**Input data**
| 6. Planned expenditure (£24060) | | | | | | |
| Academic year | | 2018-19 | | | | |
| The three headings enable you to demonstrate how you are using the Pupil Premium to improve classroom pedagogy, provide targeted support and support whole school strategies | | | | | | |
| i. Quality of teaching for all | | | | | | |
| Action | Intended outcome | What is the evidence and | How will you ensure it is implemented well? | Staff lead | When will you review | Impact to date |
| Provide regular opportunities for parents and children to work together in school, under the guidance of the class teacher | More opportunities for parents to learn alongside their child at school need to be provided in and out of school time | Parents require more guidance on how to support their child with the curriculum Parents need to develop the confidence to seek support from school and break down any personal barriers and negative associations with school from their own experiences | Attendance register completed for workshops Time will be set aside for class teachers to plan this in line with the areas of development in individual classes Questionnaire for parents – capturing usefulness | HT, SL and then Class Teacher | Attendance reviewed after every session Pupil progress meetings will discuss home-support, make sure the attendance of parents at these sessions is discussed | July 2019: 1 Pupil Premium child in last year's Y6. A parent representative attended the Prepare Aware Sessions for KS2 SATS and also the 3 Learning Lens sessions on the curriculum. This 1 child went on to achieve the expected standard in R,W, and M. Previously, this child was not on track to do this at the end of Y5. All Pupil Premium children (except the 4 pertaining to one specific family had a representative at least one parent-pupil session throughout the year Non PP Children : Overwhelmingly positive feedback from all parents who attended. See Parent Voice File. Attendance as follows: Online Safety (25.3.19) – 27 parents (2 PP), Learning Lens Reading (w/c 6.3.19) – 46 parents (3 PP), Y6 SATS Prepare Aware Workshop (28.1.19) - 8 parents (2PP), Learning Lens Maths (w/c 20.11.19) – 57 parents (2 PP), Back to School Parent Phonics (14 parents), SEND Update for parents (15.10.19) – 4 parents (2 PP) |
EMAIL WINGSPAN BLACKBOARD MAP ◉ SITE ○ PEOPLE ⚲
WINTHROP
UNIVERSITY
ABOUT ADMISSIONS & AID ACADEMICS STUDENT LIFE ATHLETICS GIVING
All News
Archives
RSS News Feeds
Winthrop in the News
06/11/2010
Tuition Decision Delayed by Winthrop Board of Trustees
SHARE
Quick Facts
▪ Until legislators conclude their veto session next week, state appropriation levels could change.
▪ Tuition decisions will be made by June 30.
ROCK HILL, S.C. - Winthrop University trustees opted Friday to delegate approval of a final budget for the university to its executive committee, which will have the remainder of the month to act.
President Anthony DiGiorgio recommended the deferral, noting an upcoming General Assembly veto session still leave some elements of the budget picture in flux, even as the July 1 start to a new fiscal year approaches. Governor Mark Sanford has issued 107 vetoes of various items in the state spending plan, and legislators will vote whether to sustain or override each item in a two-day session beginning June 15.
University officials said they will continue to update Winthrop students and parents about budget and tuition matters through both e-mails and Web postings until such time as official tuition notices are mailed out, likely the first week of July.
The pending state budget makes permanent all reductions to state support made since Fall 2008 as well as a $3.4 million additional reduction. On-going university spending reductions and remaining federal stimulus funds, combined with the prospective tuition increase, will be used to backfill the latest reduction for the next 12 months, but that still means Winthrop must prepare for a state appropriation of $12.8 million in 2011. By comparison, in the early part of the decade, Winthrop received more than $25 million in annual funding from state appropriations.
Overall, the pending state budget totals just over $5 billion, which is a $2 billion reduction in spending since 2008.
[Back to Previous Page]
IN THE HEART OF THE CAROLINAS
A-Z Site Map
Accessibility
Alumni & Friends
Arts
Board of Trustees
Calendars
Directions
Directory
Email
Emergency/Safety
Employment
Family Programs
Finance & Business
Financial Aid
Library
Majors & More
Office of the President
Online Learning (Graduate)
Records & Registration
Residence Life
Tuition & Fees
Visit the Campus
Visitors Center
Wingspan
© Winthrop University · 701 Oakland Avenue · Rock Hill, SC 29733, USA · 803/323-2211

**To do**
Give back the listing exactly.

**Response box**
| 6. Planned expenditure (£24060) | | | | | | |
| Academic year | | 2018-19 | | | | |
| The three headings enable you to demonstrate how you are using the Pupil Premium to improve classroom pedagogy, provide targeted support and support whole school strategies | | | | | | |
| i. Quality of teaching for all | | | | | | |
| Action | Intended outcome | What is the evidence and | How will you ensure it is implemented well? | Staff lead | When will you review | Impact to date |
| Provide regular opportunities for parents and children to work together in school, under the guidance of the class teacher | More opportunities for parents to learn alongside their child at school need to be provided in and out of school time | Parents require more guidance on how to support their child with the curriculum Parents need to develop the confidence to seek support from school and break down any personal barriers and negative associations with school from their own experiences | Attendance register completed for workshops Time will be set aside for class teachers to plan this in line with the areas of development in individual classes Questionnaire for parents – capturing usefulness | HT, SL and then Class Teacher | Attendance reviewed after every session Pupil progress meetings will discuss home-support, make sure the attendance of parents at these sessions is discussed | July 2019: 1 Pupil Premium child in last year's Y6. A parent representative attended the Prepare Aware Sessions for KS2 SATS and also the 3 Learning Lens sessions on the curriculum. This 1 child went on to achieve the expected standard in R,W, and M. Previously, this child was not on track to do this at the end of Y5. All Pupil Premium children (except the 4 pertaining to one specific family had a representative at least one parent-pupil session throughout the year Non PP Children : Overwhelmingly positive feedback from all parents who attended. See Parent Voice File. Attendance as follows: Online Safety (25.3.19) – 27 parents (2 PP), Learning Lens Reading (w/c 6.3.19) – 46 parents (3 PP), Y6 SATS Prepare Aware Workshop (28.1.19) - 8 parents (2PP), Learning Lens Maths (w/c 20.11.19) – 57 parents (2 PP), Back to School Parent Phonics (14 parents), SEND Update for parents (15.10.19) – 4 parents (2 PP) |
EMAIL WINGSPAN BLACKBOARD MAP ◉ SITE ○ PEOPLE ⚲
WINTHROP
UNIVERSITY
ABOUT ADMISSIONS & AID ACADEMICS STUDENT LIFE ATHLETICS GIVING
All News
Archives
RSS News Feeds
Winthrop in the News
06/11/2010
Tuition Decision Delayed by Winthrop Board of Trustees
SHARE
Quick Facts
▪ Until legislators conclude their veto session next week, state appropriation levels could change.
▪ Tuition decisions will be made by June 30.
ROCK HILL, S.C. - Winthrop University trustees opted Friday to delegate approval of a final budget for the university to its executive committee, which will have the remainder of the month to act.
President Anthony DiGiorgio recommended the deferral, noting an upcoming General Assembly veto session still leave some elements of the budget picture in flux, even as the July 1 start to a new fiscal year approaches. Governor Mark Sanford has issued 107 vetoes of various items in the state spending plan, and legislators will vote whether to sustain or override each item in a two-day session beginning June 15.
University officials said they will continue to update Winthrop students and parents about budget and tuition matters through both e-mails and Web postings until such time as official tuition notices are mailed out, likely the first week of July.
The pending state budget makes permanent all reductions to state support made since Fall 2008 as well as a $3.4 million additional reduction. On-going university spending reductions and remaining federal stimulus funds, combined with the prospective tuition increase, will be used to backfill the latest reduction for the next 12 months, but that still means Winthrop must prepare for a state appropriation of $12.8 million in 2011. By comparison, in the early part of the decade, Winthrop received more than $25 million in annual funding from state appropriations.
Overall, the pending state budget totals just over $5 billion, which is a $2 billion reduction in spending since 2008.
[Back to Previous Page]
IN THE HEART OF THE CAROLINAS
A-Z Site Map
Accessibility
Alumni & Friends
Arts
Board of Trustees
Calendars
Directions
Directory
Email
Emergency/Safety
Employment
Family Programs
Finance & Business
Financial Aid
Library
Majors & More
Office of the President
Online Learning (Graduate)
Records & Registration
Residence Life
Tuition & Fees
Visit the Campus
Visitors Center
Wingspan
© Winthrop University · 701 Oakland Avenue · Rock Hill, SC 29733, USA · 803/323-2211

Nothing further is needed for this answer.